A light kindled in his eyes. “You watched a grid performance?”
“No, not a performance. Just the reviews, the praise…”
The light went out. But his smile was still warm. “That’s all right, Leisha. I knew you couldn’t watch it.”
“Wouldn’t,” she said, before she could stop herself.
He smiled. “No—couldn’t. It’s all right. Even if you never let me put you into lucid dreaming again, you’re still the single most important influence on my work that I’ll ever have.”

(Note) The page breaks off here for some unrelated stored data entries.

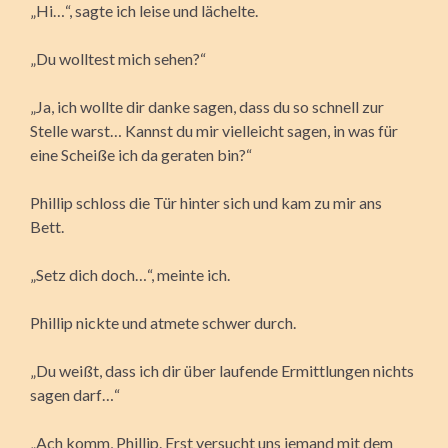
„Hi…“, sagte ich leise und lächelte.
„Du wolltest mich sehen?“
„Ja, ich wollte dir danke sagen, dass du so schnell zur
Stelle warst… Kannst du mir vielleicht sagen, in was für
eine Scheiße ich da geraten bin?“
Phillip schloss die Tür hinter sich und kam zu mir ans
Bett.
„Setz dich doch…“, meinte ich.
Phillip nickte und atmete schwer durch.
„Du weißt, dass ich dir über laufende Ermittlungen nichts
sagen darf…“
„Ach komm, Phillip. Erst versucht uns jemand mit dem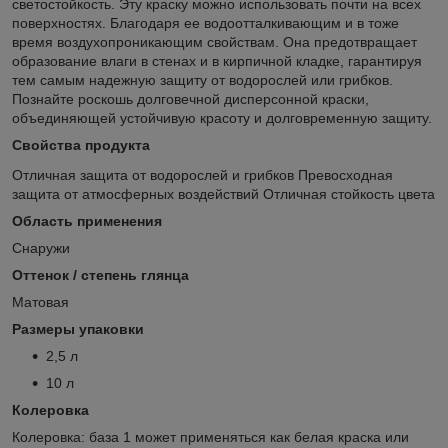
светостойкость. Эту краску можно использовать почти на всех
поверхностях. Благодаря ее водоотталкивающим и в тоже
время воздухопроникающим свойствам. Oна предотвращает
образование влаги в стенах и в кирпичной кладке, гарантируя
тем самым надежную защиту от водорослей или грибков.
Познайте роскошь долговечной дисперсонной краски,
объединяющей устойчивую красоту и долговременную защиту.
Свойства продукта
Отличная защита от водорослей и грибков Превосходная
защита от атмосферных воздействий Отличная стойкость цвета
Область применения
Cнаружи
Оттенок / степень глянца
Матовая
Размеры упаковки
2,5 л
10 л
Колеровка
Колеровка: база 1 может применяться как белая краска или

Leisha opened her mouth to reply to this—to the sentiment, to the sting below the sentiment, to the stubborn ambivalence below both—but before she could speak Drew added, “I’ve brought someone with me for Alice’s funeral.”
“Who?”
“Kevin Baker.”
Leisha’s awkwardness vanished. Drew might confuse her still, this son she had not birthed who had become something she could neither envision nor understand, but Kevin was a known quantity. She had known him for sixty years—since before Drew’s father had been born.
“Why is he here?”
“Why don’t you ask him yourself,” Drew said shortly, and Leisha knew that Drew had learned, from Kevin or the datanets or somewhere, everything that had happened between her and Kevin. Sixty years’ worth of everything. Time just piled up, Leisha thought. Like dust.
“Where is Kevin now?”
“On the north patio.” Drew added to her back as she left the courtyard, “Leisha—one more thing. I haven’t changed. About what I want, I mean.”